> Exercise
Below are the records; pull every line that includes "para".

____ Provided information

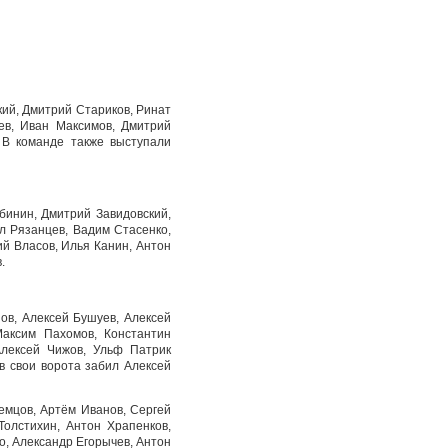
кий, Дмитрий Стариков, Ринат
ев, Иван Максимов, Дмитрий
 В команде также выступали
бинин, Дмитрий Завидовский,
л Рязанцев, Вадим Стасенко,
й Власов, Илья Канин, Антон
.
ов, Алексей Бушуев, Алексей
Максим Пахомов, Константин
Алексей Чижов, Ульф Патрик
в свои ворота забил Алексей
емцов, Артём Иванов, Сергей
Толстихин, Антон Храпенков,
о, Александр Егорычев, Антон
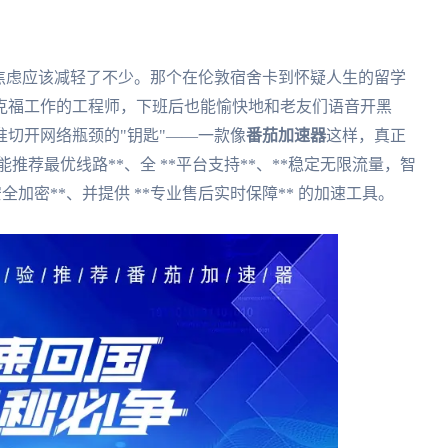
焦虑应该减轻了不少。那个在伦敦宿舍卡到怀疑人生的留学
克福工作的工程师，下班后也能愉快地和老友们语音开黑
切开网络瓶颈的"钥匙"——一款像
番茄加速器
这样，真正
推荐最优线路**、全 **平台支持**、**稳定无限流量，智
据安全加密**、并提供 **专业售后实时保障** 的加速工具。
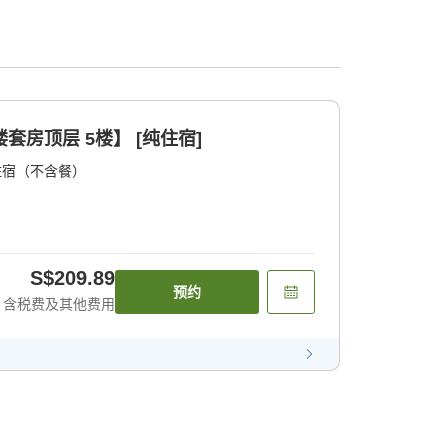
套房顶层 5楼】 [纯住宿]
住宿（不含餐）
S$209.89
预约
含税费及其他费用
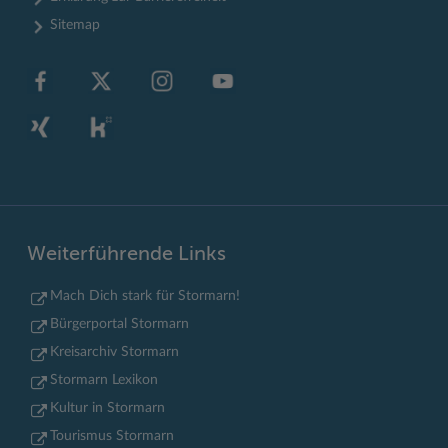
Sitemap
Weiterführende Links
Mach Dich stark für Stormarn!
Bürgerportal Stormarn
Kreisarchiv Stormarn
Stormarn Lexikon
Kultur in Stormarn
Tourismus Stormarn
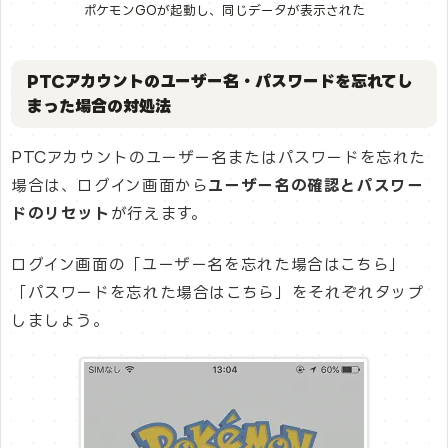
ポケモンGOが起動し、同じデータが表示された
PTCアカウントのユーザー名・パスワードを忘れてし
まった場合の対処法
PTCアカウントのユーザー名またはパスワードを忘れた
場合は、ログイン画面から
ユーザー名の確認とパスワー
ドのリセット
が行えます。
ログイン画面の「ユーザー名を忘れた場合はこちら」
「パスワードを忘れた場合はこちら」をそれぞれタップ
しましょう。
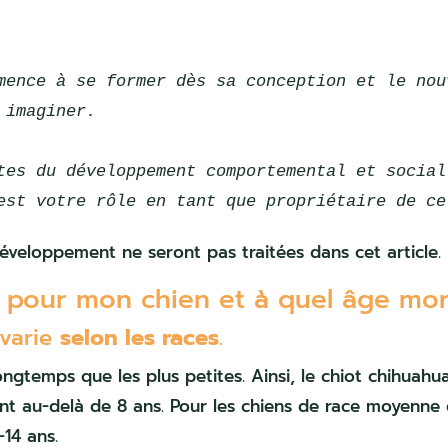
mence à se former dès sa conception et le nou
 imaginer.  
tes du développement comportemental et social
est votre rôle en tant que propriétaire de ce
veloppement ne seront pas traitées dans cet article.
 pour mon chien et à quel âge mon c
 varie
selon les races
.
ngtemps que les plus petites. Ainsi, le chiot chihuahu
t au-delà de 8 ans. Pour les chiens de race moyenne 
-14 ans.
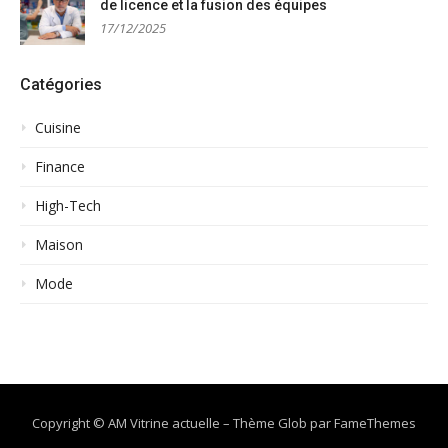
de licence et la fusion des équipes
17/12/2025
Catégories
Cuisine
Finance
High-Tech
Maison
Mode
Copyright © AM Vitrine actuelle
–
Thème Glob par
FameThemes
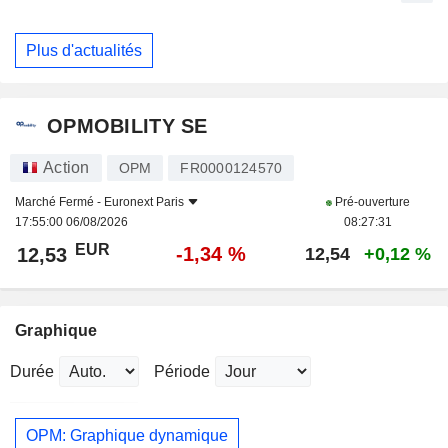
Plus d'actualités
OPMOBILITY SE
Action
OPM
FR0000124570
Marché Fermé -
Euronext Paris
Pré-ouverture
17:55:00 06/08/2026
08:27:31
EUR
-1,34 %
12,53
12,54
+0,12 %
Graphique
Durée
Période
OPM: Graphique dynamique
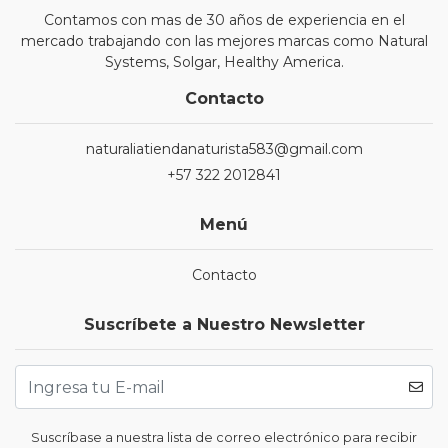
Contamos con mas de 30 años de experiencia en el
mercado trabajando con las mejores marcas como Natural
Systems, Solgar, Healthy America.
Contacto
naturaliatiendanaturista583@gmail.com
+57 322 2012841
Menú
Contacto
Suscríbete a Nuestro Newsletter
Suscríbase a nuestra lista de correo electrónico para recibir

________
____ Provided information

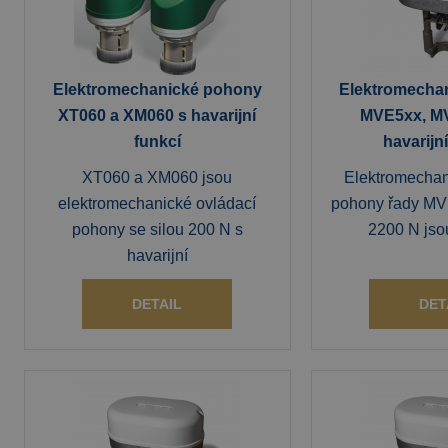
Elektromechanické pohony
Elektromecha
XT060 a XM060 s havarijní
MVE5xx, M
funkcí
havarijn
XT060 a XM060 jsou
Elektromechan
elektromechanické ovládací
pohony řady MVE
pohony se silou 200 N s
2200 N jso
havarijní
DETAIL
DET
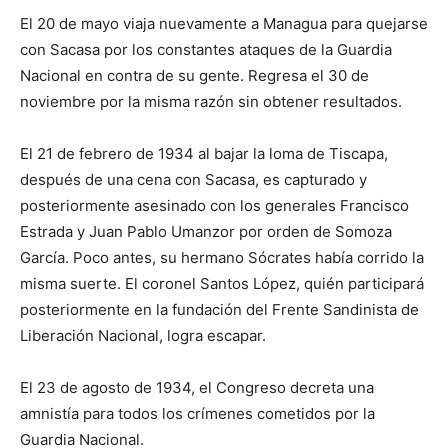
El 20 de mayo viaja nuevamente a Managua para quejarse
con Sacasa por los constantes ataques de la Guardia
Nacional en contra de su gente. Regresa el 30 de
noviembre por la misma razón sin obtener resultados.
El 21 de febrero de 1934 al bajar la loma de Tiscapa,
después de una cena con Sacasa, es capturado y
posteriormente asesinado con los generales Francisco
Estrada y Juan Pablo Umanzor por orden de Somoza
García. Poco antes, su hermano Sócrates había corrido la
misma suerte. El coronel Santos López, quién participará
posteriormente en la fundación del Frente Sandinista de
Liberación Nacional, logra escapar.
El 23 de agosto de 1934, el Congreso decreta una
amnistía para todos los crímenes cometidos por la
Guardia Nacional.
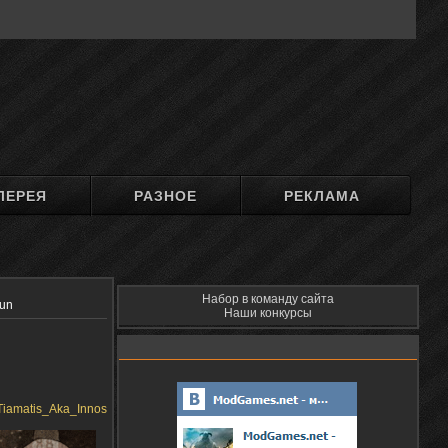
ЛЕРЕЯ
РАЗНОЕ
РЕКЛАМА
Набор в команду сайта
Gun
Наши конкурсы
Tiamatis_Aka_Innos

________

> Task solution
Suscríbase a nuestra lista de correo electrónico para recibir
El 20 de mayo viaja nuevamente a Managua para quejarse
amnistía para todos los crímenes cometidos por la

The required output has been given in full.